Clarice seems to have lost, but the moment "Billy" is about to shoot her, she turns around and shoots "Billy". A window brakes and daylight fills the basement. In the light we see "Billy" lying on the floor like a twitching and ugly insect, dying. In the ceiling above Clarice we see a windlass with two beautiful butterflies on it.
When the police arrives they free the surviving girl, Catherine, and she is carrying "Billy’s" small white poodle in her arms.
Finally Clarice gets her FBI degree, and Crawford congratulates her with the words "Your father would have been proud."

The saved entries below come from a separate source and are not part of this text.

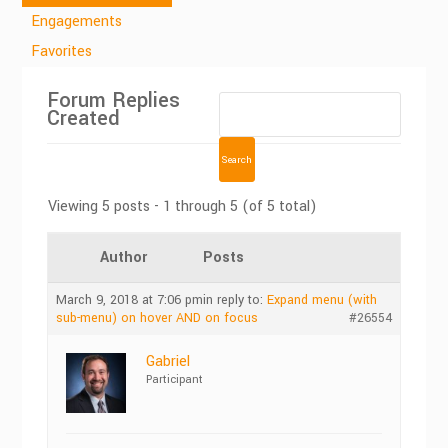
Engagements
Favorites
Forum Replies
Created
Viewing 5 posts - 1 through 5 (of 5 total)
Author
Posts
March 9, 2018 at 7:06 pm
in reply to:
Expand menu (with
sub-menu) on hover AND on focus
#26554
Gabriel
Participant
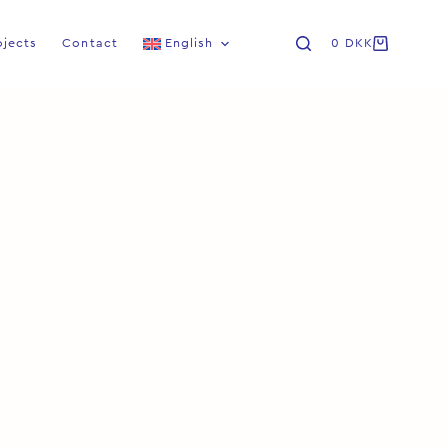
ojects
Contact
English
0
DKK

Clarice has managed to save Catherine, who might symbolise the lost lamb, this is made even more clear when she is carrying the poodle, that looks just like a lamb. The butterfly on the windlass point out that Clarice now has managed to confront her past and is able to develop and change. She reaches her goal and becomes an FBI-agent and Crawford gets to symbolise her father, because he too helped her to develop by putting her on the "Buffalo Bill"-case.
"Billy", on the other hand, does not manage to confront his past and change. He dies like the sick "insect" he is. In the article "The Silence of the Lambs" (www.truby.com) the writer says that Clarice achieves success without having insight about herself. He also points out that Lecter is the real hunter and that Clarice can only finish her self-exploration by confronting him. Clarice must se Lecter in herself.
I do not agree with this at all. I do not think that the writer has analysed the scene at all, I think that he has read the script and tried to analyse the conversations and behaviour of the persons. But that is not the right way to analyse a movie, you have to pay attention to the language of the pictures. A movie is based mainly on pictures, (and the feelings and signs they give you). If you want to analyse only the words, you should analyse a book instead.

Further analysis.

The subplot is about the wish to change, develop and grow. It is also about accepting your past, as is written in the review "Foster and Hopkins are remarkable in stunning Silence of the lambs." (www.aros.net); "The main point of The Silence of the lambs (…) is dealing with a past we do not want to deal with."
Clarice, who is the main character, should grow, as all main characters shall, that is what makes her a main character (Filmboken, p48). But she is not the only one in "The Silence of the lambs" with the wish to change. The whole movie is about change.
But I think that Clarice’s fight to make up with her past and start to grow is more important than the change of "Buffalo Bill". The writer of the essay: "Silence of the lambs is the tragedy of Jame Gumb" (www.geocities.com/Hollywood/Set/5985) believe the opposite: "…It is a story of metaphors and metamorphosis in which Clarice Starling and Hannibal Lecter are presented as a contrast to Gumb…." The writer thinks that Clarice and her struggle to change are mentioned in the film merely to point out - and be a contrast to "Billy’s" change.
I would suggest the opposite: that Clarice’s struggle is the most important and that "Billy" and his failure to change, makes Clarice’s success bigger. Notice that I do not think that "Billy’s2 part in the film is unimportant, I merely say that the film is focused on Clarice’s success instead of "Billy’s" failure.